SmithFamilyLoft said:


> I don't pretend to be an "Expert" on the subject. But, I think that over time, a colony of birds will end up producing what the fancier is focusing on. As an example, when I was a kid, my mentor and I were much more interested in producing birds which could do well in our Combine's 500 and 600 mile races.
> 
> Back in those days, we viewed YB races as simply "training tosses" and not much in the way of performance was expected. Even as a yearling, the bird was viewed as just starting his/her racing career. I am convinced that many of our racing champs back in those days did not hit their peak untill they were about three years old, and then they were raced for many more years then I think birds are today. My mentor also had very active breeders well past the ten year old mark. I can remember many birds which I admired, that were years older then I was. Bottom line, they were very much different in terms of what I attempt to breed today.
> 
> ...




amen to that!!!!


----------



## chiggerbait (Jun 26, 2008)

I have been out of the birds for nearly 40 yrs. but plan on rejoining 'the game' soon.

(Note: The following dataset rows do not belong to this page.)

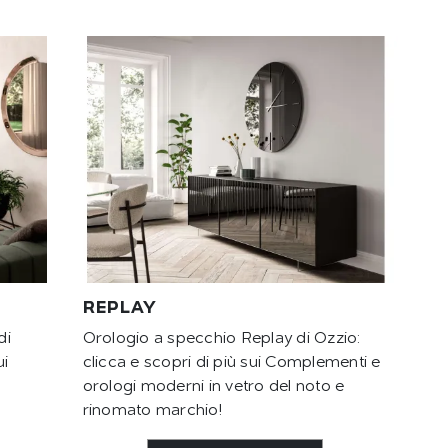
REPLAY
di
Orologio a specchio Replay di Ozzio:
ui
clicca e scopri di più sui Complementi e
orologi moderni in vetro del noto e
rinomato marchio!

A lot has changed seems, to be all for the better. I have been reading alot of posts on various forums and indiviual websites and something came to my attention about hard flown yb's didn't perform very well as yearlings. Has anyone had any experience with this and if so did the bird perform as a 2 or 3 year old?
Chigger


----------



## Bezz (Dec 12, 2008)

Hi 

My experience is the opposit.
The birds that exelled as young birds even flew better as a yearling.
They showed theyre stuff from race 1 til the last race of the season.

Bezz


----------



## SmithFamilyLoft (Nov 22, 2004)

Bezz said:


> Hi
> 
> My experience is the opposit.
> The birds that exelled as young birds even flew better as a yearling.
> ...



I am inclined to agree with you. Great YB's should also make great yearlings !! Locally, I have had our birds flown by local fanciers as OB's...only to become 500 mile champs. I am sure that "good" YB's don't stop being good simply because they have matured even more. I just personally have not had the opportunity to prove that.


----------